Woe Is Me! “I Can’t Afford My College Fees and My Friends Are All Graduating. Will I Be Able to Catch Up?”
Woe Is Me! is a series in which The Swaddle team indulges your pity party with advice you’ll probably ignore.
“I joined a private medical college to pursue MBBS. I was not forced to pursue this, and I loved the course. But after two years, I couldn’t pay the fees, so they blocked me from writing the exams. Year after year, the amount kept increasing. Now my friends have completed the course, and I am technically a second-year student at the age of 22. My father still keeps ensuring me that he will pay the fees. He is the only one who is ready to support me, while my mom curses me for this situation — saying it’s all my fault. I’m confused and scared about my future. What should I do?”
–Is it too late?
DR: I want to start by saying that there’s no right age for things; we’ve simply been conditioned to believe that we’re supposed to hit certain milestones at certain specific points in our lives. But I’m sure you’ve heard that already. And I can’t pretend that it is, in any way, easy watching your peers blaze past you. You could try to lessen your contact with them — especially on social media — to ensure you don’t fall into the trap of “what if.” But, again, it’s natural to be affected. So, instead, the first thing I’d suggest is that it’s not helpful for you to pay too much heed to what your mother is saying right now. This isn’t a great situation to be in for either you or your parents, but you’re probably the worst affected.
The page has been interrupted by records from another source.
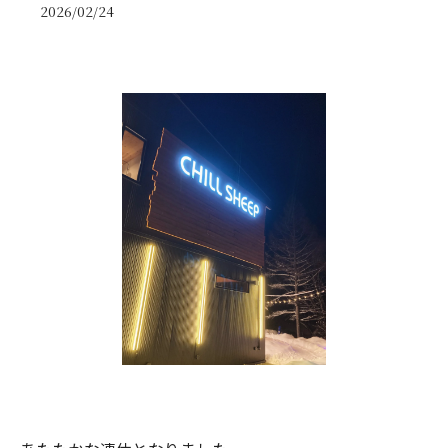
2026/02/24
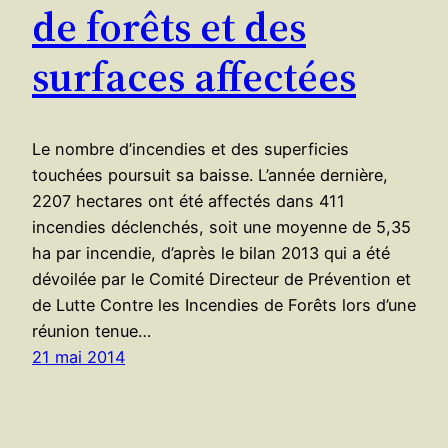
de forêts et des
surfaces affectées
Le nombre d’incendies et des superficies
touchées poursuit sa baisse. L’année dernière,
2207 hectares ont été affectés dans 411
incendies déclenchés, soit une moyenne de 5,35
ha par incendie, d’après le bilan 2013 qui a été
dévoilée par le Comité Directeur de Prévention et
de Lutte Contre les Incendies de Forêts lors d’une
réunion tenue…
21 mai 2014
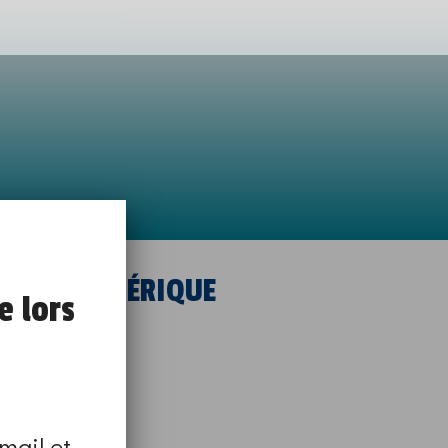
NNAGE/NUMÉRIQUE
e lors
mail et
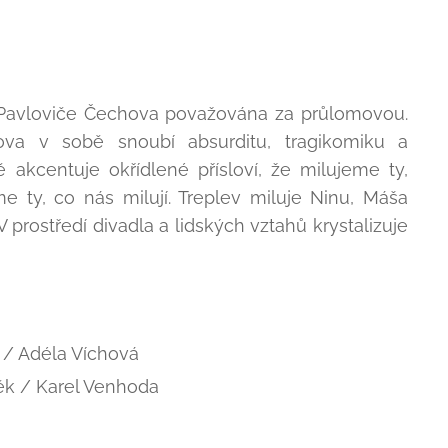
a Pavloviče Čechova považována za průlomovou.
ova v sobě snoubí absurditu, tragikomiku a
ě akcentuje okřídlené přísloví, že milujeme ty,
e ty, co nás milují. Treplev miluje Ninu, Máša
 V prostředí divadla a lidských vztahů krystalizuje
á / Adéla Víchová
něk / Karel Venhoda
I want to tell you one thing, though: none of this is your “fault.” You had started pursuing your degree, assuming your parents would be able to bear the expenses. Either your parents expected they’d be able to fulfill that agreement, but can’t anymore due to any number of reasons; or, they gave you false hope. In either case, the fact is that they don’t have funds, and your peers have progressed in their careers. So, now, you have to figure out a way to complete your education: you could talk to your college administration and ask if they have any schemes for students who can’t afford a degree, you might want to research scholarships that could help you, and if these don’t work out, you could look for educational loans. Instead of directly funding your education, the latter option will allow your father to co-sign with you.
AB: First, I want to calm your concerns about your friends and your age — it is never too old to be in school (not that you’re old at 22!), and since your reason for being behind the “timeline” is monetary issues, I’m sure they would understand. Secondly, is there any way you could qualify for financial help from the school, like a scholarship or some deferred payment plan? In the worst case, would you be able to take a break from your studies and work to save up for your tuition? If your father is on board with paying the fees, maybe discussing further with him might help. In the interim, perhaps switching to a similar but cheaper course might help alleviate some of your anxiety about the future.
DD: This is such a complicated and unfortunate situation; sorry about this. And it’s understandable that you might feel left behind by your friends. However, it’s important to reassure yourself that it isn’t your fault. This is just a result of your circumstance, at the moment. But that could change still. Maybe (?) if your relationship with your father is one where you can have a conversation, being honest about how this is affecting you might encourage him to understand that this is incredibly important to you, and hence, he should keep his word to you.
AS: I’m sorry you have to face such a situation, but please know that it’s nobody’s “fault” — least of all yours. While it’s difficult to watch your friends move on in life, it’s never too late to complete your education — everybody has different personal/financial/family circumstances to deal with, and their timelines shouldn’t dictate yours. You might have already tried speaking to your college administration to explain the financial predicament you find yourself in. There may be external scholarship options you could avail of, too. If none of this works, I don’t know if transferring to a public medical college, or one with lesser fees, is something you are willing to consider. But, maybe, that could be an option you could look into.
None of these roads are easy, and will require a considerable amount of effort on your part. But there is no such thing as being too late to complete your course. You can do so, whenever it is most feasible for you.